Detoxes have been trending for a long time, from the current celery craze to the infamous cabbage soup diet of the 80s. These dietary detoxes or “cleanses” get different reactions from different people. Individually, I’m partial to a green juice to start off my day. Still, the idea of living on nothing but cabbage soup for 3 days makes me want to protest all vegetables.

But there’s a new type of detox on the block that doesn’t involve forgoing solid foods or restricting calories. This one has absolutely zilch to do with what’s going on our plates and everything to do with what’s going on in our minds.

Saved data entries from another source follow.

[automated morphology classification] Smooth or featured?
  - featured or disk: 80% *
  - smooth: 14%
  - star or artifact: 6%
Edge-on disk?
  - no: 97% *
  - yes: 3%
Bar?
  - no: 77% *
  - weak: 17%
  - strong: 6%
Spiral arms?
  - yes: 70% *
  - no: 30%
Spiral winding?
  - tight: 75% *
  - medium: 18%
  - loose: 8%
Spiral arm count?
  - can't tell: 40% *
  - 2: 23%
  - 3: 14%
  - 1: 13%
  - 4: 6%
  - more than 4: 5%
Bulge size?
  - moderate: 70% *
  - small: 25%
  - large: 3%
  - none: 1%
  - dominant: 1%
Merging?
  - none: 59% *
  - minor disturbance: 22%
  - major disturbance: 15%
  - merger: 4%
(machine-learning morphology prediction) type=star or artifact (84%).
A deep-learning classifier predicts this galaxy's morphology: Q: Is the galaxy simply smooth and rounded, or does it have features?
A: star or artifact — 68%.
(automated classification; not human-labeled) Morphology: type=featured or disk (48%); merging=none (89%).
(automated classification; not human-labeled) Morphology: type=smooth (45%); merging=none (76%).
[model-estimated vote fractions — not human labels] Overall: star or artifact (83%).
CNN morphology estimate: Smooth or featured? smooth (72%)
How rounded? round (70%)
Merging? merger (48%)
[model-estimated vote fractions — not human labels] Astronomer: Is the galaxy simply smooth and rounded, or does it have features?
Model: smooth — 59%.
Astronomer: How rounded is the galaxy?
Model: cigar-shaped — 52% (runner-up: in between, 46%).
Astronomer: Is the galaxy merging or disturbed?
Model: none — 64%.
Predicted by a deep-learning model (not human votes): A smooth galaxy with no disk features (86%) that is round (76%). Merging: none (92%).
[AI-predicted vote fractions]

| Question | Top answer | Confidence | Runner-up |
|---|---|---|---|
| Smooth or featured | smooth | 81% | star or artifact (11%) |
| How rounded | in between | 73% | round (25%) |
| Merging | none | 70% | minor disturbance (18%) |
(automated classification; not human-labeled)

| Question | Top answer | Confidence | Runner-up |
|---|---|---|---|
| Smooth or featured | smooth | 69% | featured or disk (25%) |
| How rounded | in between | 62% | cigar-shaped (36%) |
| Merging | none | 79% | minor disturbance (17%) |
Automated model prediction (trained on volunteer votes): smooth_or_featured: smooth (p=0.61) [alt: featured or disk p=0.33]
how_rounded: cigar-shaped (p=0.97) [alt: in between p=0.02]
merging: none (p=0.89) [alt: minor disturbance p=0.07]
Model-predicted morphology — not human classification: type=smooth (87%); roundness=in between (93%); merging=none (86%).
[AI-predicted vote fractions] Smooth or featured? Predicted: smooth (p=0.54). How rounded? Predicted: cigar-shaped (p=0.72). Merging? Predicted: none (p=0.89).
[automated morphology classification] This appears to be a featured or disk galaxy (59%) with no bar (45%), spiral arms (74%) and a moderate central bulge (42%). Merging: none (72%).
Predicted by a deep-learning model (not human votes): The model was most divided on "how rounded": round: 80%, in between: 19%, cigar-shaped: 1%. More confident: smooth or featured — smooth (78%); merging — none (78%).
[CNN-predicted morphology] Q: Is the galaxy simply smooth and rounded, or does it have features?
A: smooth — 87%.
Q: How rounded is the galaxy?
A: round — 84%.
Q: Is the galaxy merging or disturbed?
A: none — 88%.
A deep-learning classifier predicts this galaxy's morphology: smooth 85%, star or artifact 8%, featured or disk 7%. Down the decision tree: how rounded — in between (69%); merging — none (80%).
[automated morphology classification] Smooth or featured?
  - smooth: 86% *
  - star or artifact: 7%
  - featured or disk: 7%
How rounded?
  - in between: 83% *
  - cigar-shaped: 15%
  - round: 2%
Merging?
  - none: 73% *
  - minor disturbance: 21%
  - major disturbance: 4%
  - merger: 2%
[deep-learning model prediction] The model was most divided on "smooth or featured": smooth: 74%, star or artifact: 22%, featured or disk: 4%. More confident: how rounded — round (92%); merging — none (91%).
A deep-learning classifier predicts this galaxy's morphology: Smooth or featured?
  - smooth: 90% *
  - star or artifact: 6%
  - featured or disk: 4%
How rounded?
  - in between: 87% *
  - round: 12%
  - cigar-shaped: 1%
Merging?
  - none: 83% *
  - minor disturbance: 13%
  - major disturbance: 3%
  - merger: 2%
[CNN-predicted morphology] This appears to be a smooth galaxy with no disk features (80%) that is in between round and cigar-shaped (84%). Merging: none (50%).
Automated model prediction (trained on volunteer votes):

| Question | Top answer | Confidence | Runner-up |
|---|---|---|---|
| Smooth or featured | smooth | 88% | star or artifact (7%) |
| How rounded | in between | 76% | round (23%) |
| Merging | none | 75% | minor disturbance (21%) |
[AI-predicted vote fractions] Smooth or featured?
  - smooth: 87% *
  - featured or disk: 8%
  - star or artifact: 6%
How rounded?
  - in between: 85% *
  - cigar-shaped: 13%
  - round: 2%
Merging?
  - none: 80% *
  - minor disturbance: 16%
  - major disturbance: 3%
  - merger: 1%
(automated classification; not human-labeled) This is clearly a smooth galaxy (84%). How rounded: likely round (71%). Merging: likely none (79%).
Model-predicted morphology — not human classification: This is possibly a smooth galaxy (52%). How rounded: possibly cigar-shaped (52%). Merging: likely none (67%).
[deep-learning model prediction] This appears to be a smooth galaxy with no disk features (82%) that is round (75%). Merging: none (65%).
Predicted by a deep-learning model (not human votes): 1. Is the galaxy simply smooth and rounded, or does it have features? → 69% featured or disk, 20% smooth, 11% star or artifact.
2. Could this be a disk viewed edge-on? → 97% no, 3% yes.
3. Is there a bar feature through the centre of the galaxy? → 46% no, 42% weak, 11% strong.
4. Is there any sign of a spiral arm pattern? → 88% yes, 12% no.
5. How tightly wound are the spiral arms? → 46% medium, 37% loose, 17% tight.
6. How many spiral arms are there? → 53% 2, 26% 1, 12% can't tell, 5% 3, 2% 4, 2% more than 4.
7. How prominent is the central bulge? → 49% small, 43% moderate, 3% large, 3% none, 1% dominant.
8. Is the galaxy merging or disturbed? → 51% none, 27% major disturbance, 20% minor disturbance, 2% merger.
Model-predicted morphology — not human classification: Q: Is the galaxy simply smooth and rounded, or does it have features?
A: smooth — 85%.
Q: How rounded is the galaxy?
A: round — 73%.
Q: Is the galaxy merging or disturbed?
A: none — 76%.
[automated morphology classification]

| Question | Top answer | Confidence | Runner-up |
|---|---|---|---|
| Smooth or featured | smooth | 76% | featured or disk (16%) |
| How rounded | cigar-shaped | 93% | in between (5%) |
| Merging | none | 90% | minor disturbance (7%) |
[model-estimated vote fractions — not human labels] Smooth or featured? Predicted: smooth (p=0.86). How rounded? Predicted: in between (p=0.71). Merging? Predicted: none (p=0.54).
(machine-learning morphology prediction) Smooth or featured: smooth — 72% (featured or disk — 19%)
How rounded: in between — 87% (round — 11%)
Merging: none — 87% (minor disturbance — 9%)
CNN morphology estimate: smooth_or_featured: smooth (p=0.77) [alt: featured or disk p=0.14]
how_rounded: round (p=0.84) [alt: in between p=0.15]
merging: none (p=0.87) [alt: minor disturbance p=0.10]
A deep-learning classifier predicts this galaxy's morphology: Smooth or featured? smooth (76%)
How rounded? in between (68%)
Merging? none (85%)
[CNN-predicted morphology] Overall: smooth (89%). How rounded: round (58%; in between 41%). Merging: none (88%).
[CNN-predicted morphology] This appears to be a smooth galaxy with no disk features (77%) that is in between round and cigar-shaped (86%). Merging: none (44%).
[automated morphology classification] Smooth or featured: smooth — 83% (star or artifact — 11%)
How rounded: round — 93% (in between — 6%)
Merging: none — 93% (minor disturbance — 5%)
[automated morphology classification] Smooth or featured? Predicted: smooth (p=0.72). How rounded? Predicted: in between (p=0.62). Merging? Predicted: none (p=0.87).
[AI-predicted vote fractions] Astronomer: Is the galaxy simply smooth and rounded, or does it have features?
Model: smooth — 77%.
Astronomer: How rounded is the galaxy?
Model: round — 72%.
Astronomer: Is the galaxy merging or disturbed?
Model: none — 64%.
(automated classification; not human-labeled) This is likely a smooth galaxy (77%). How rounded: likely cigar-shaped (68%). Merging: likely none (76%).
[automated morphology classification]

An emotional detox lets you release negative behaviors, thoughts, and beliefs. Once these reactions are cleared, your body naturally moves into more calmer, loving, and peaceful states of mind.

Who doesn’t want love and peace? I decided — with some doubts — to give it a go. And here’s how it went.

I became more organized.

When you participate in a dietary detox, you’re simply working to some sort of schedule. (You make a green juice for lunch or something like that.) But with this type of detox, you have to make a collective effort to find time in your day to detox your emotions. I normally get to the end of the night without getting even halfway through my to-do list, so I knew ahead of time that I would have to prioritize this detox for it to have even the tiniest chance of success. So, before doing laundry or running errands, I took a few moments to remove any of those negative thoughts. Surprisingly, this had an influence on my to-do list. I found myself going through it with less procrastination than usual.

I stopped sweating the small stuff.

I knew I’d become less inclined to misconstrue or blame things when my emotions are in flow during an emotional detox. But after only a couple days, it went even further than this. I wasn’t reacting to trivial matters that had the potential to get blown out of proportion anymore— and it felt great.

I learned that emotional health isn’t going to be a quick fix.

You can’t follow a good diet for a week and presume to feel the benefits for life — with emotional health, it’s exactly the same. I’m super impatient and also results-oriented, so I wanted results immediately. But there was no vision or sign, which was another reminder that it takes a lot of effort and time to make significant changes. Important things justify the energy and time they need to progress.

I listened to my instincts.

Different things will heed results for different people. There are many ways to emotionally cleanse yourself. It just might take a little time to practice and experiment before deciding on what way is the best way for you. Professional therapy, positive affirmations, and journaling might all be part of the greater picture in the long run.